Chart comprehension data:
= Beginning of Section =
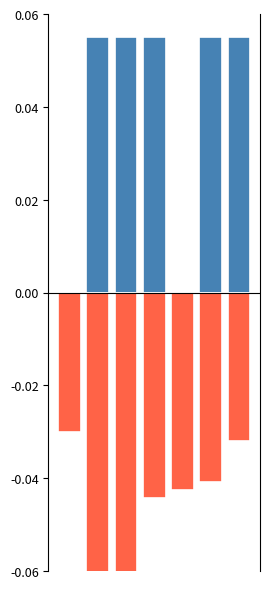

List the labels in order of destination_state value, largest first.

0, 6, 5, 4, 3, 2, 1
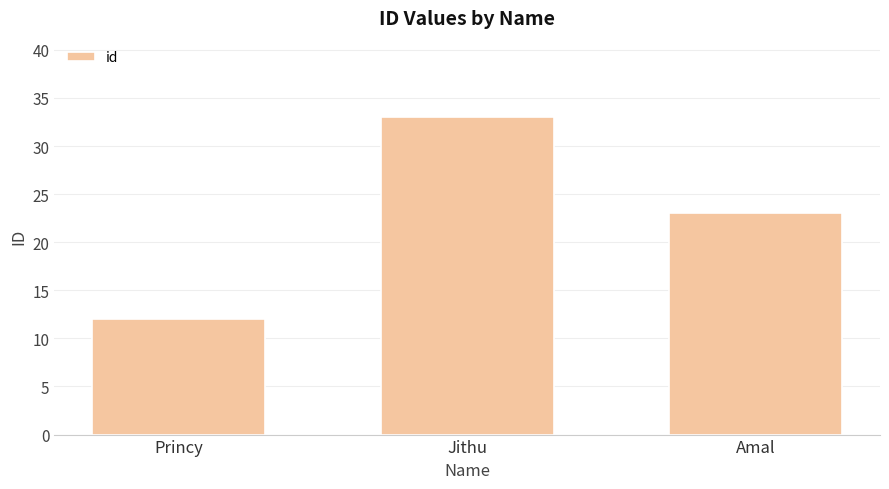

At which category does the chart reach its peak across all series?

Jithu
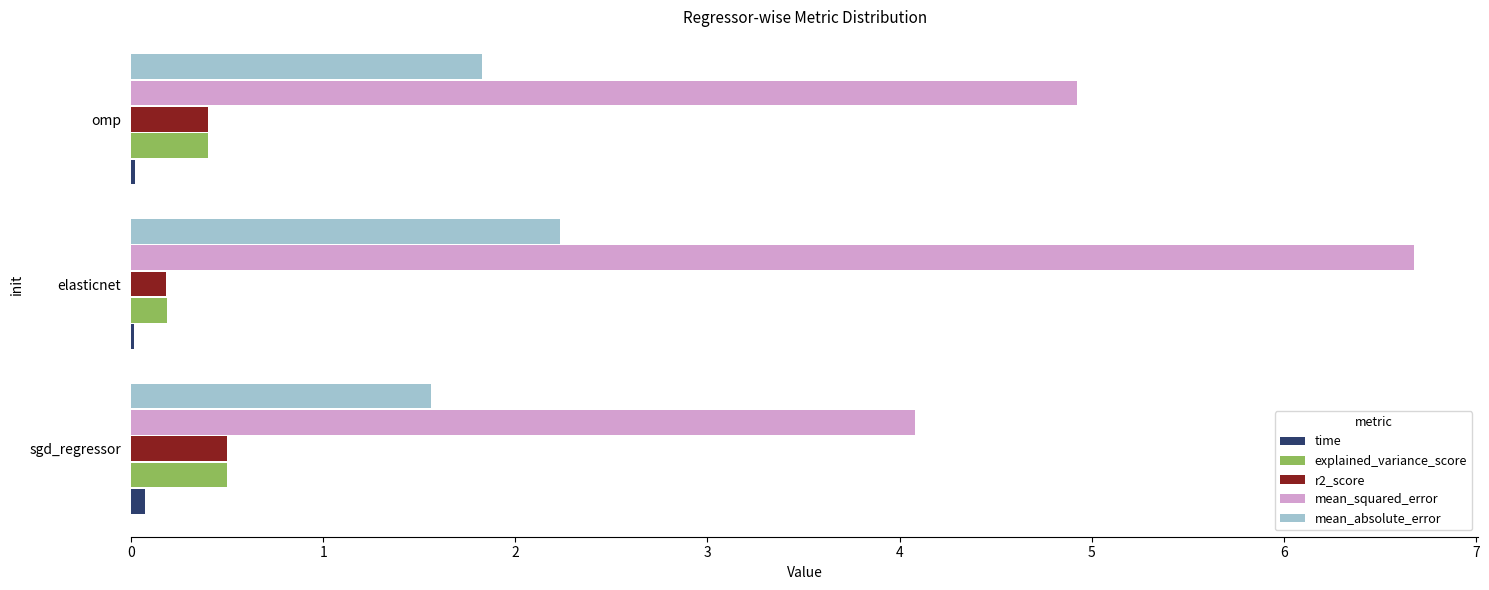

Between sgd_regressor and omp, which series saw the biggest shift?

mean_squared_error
= End of Section =
TASK DIRECTIONS:
Render the lines of all the rows above as a numbered list, omitting the blank lines and the pictures.

THE COMPLETED TASK:
1. List the labels in order of destination_state value, largest first.
2. 0, 6, 5, 4, 3, 2, 1
3. At which category does the chart reach its peak across all series?
4. Jithu
5. Between sgd_regressor and omp, which series saw the biggest shift?
6. mean_squared_error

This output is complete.